Issues with chi square ppmc for sparse data?

I am attempting to replicate Daniel C. Furr et al’s syntax for PPMC here: http://mc-stan.org/users/documentation/case-studies/tutorial_twopl.html

However, I have encountered some problems when taking steps to calculate replicated chi square values. I am using wide formatted data, so my syntax is slightly different from the original document:

score.rep = apply(y_rep, 1, function(x) rowSums(x) replicated = apply(score.rep, 2, function(x) table(x)

Ideally, this would create a table for each replicated data set. For my case, I have 9 items (i.e., 10 score groups), so this would be my ‘replicated’ object if I had 3 replicated data sets (sorry for the poor formatting):

> replicated iterations [,1] [,2] [,3] 0 30 37 29 1 40 28 46 2 37 38 26 3 22 23 25 4 13 17 20 5 22 20 22 6 16 20 12 7 12 9 8 8 4 5 8 9 4 3 4
However, if I have a replicated data set with zero cases of a particular score group, the replicated object looks like this:

> replicated [[1]] x 0 1 2 3 4 5 6 7 8 33 43 32 25 23 19 10 11 4 [[2]] x 0 1 2 3 4 5 6 7 8 9 30 40 37 22 13 22 16 12 4 4 [[3]] x 0 1 2 3 4 5 6 7 8 9 37 28 38 23 17 20 20 9 5 3
I have figured out how to deal with the different structure to calculate chi square values; however, I am concerned that my chi square values for some of the replicated data sets will be inaccurate, since the expected scores would be based on 9 score groups (0-8) rather than 10 score groups (0-9).

Should this be a concern?

Thank you!
Danny

I missed this before. Even if you have zero cases in the replication, that doesn’t mean you can’t run Chi-square. You just plug in the zero. It’s only if the expected number of zeros is zero that you’ll run into trouble.
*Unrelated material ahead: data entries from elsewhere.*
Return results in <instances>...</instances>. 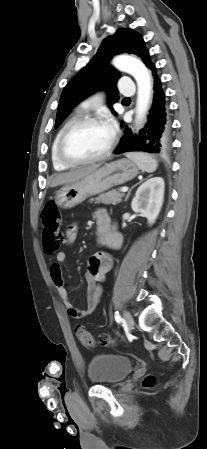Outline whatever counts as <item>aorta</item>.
I'll return each instance as SVG.
<instances>
[{
  "label": "aorta",
  "instance_id": "aorta-1",
  "mask_svg": "<svg viewBox=\"0 0 207 449\" xmlns=\"http://www.w3.org/2000/svg\"><path fill=\"white\" fill-rule=\"evenodd\" d=\"M113 65L120 71L132 75L138 86L136 115L138 119L144 117L152 91L151 76L147 67L139 59L127 55H120L113 59Z\"/></svg>",
  "mask_w": 207,
  "mask_h": 449
}]
</instances>
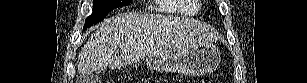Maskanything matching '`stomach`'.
Returning <instances> with one entry per match:
<instances>
[{
	"label": "stomach",
	"instance_id": "0dacf381",
	"mask_svg": "<svg viewBox=\"0 0 307 83\" xmlns=\"http://www.w3.org/2000/svg\"><path fill=\"white\" fill-rule=\"evenodd\" d=\"M220 60L218 48L211 43H203L180 50L176 54L150 55L146 58V65L155 71L204 76L212 73Z\"/></svg>",
	"mask_w": 307,
	"mask_h": 83
}]
</instances>
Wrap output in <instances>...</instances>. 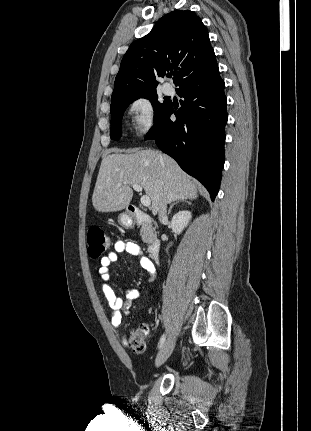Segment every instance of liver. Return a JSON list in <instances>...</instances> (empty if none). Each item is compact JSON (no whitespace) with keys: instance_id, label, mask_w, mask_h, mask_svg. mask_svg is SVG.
Segmentation results:
<instances>
[{"instance_id":"liver-1","label":"liver","mask_w":311,"mask_h":431,"mask_svg":"<svg viewBox=\"0 0 311 431\" xmlns=\"http://www.w3.org/2000/svg\"><path fill=\"white\" fill-rule=\"evenodd\" d=\"M113 152L103 158L98 172L92 196L96 212L125 210L133 198L132 184L141 186L149 196L153 216H157L162 202L171 204L198 198V188L192 178L170 156L154 150Z\"/></svg>"}]
</instances>
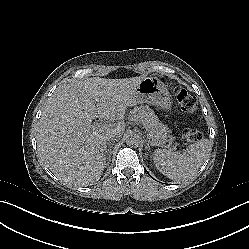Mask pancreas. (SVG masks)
<instances>
[{
  "mask_svg": "<svg viewBox=\"0 0 249 249\" xmlns=\"http://www.w3.org/2000/svg\"><path fill=\"white\" fill-rule=\"evenodd\" d=\"M129 118L143 125L150 133L151 138L157 142H163L167 130L163 123L148 106L135 107L129 114Z\"/></svg>",
  "mask_w": 249,
  "mask_h": 249,
  "instance_id": "1",
  "label": "pancreas"
}]
</instances>
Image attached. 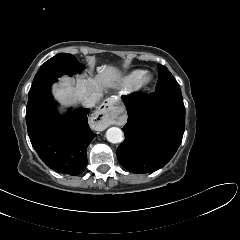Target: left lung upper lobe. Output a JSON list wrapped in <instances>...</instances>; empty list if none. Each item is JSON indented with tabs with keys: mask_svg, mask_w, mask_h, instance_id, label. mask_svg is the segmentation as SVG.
<instances>
[{
	"mask_svg": "<svg viewBox=\"0 0 240 240\" xmlns=\"http://www.w3.org/2000/svg\"><path fill=\"white\" fill-rule=\"evenodd\" d=\"M159 69V80L156 86V90H163V89H172V90H180L178 83L173 78L172 74L169 70L163 66L158 65Z\"/></svg>",
	"mask_w": 240,
	"mask_h": 240,
	"instance_id": "obj_1",
	"label": "left lung upper lobe"
}]
</instances>
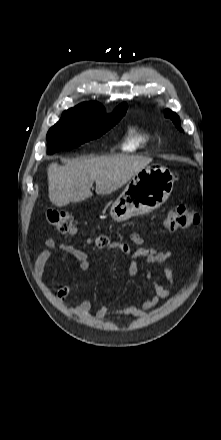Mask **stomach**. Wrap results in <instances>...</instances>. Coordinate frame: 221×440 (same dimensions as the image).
<instances>
[{"label":"stomach","instance_id":"1","mask_svg":"<svg viewBox=\"0 0 221 440\" xmlns=\"http://www.w3.org/2000/svg\"><path fill=\"white\" fill-rule=\"evenodd\" d=\"M173 184L174 175L165 167H145L128 182L112 204L111 217L121 222L157 209L170 196Z\"/></svg>","mask_w":221,"mask_h":440}]
</instances>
@danielcfurr may have more to say. I’m not sure he was on Discourse when you posted this originally (and I’m just catching up on some messages I missed earlier).

Thanks! My original questions wasn’t exactly about whether I could run chi-square when I have 0 cases, it was more about whether the formatting discrepancies (in which a score group isn’t represented, even by a 0) would cause issues.

It turns out it caused major problems with computation, but I actually figured out how to resolve the issue. I was able to restore my summaries to the original format from @danielcfurr’s tutorial by taking the length of each score group (as opposed to creating a table of total scores), which would return 0 if there was no representation of the group (instead of just not representing the group). It required a for-loop, so it wasn’t as pretty as the original code, but it did the trick.

If anyone else encounters this issue, here’s what I did (again, this is wide-formatted data, which deviates from the referenced tutorial, so I’m using rowSums to create total scores):


#observed score data frame
score.obs = rowSums(data)
observed = data.frame(matrix(nrow = 10, ncol = 2))
observed[1:10,1] = 0:9
for (r in 1:10) {
observed[r,2] = length(score.obs[score.obs == r-1])
}
colnames(observed) <- c("score", "obs")
observed$score = as.numeric(as.character(observed$score))
# replicated scores matrix
score.rep = apply(y_rep, 1, function(x) rowSums(x))
replicated = matrix(nrow = 10, ncol = 2500)
for (r in 1:10) {
for (c in 1:2500) {
replicated[r,c] = length(score.rep[score.rep[,(c)] == r-1,(c)])
}
}
expected = apply(replicated, 1, mean)
rep.chi2 = apply(replicated, 2, chi.test, expected = expected)
obs.chi2 = chi.test(observed$obs, expected)
PPP <- mean(obs.chi2 <= rep.chi2)


Thanks for clarifying and reporting back with a solution.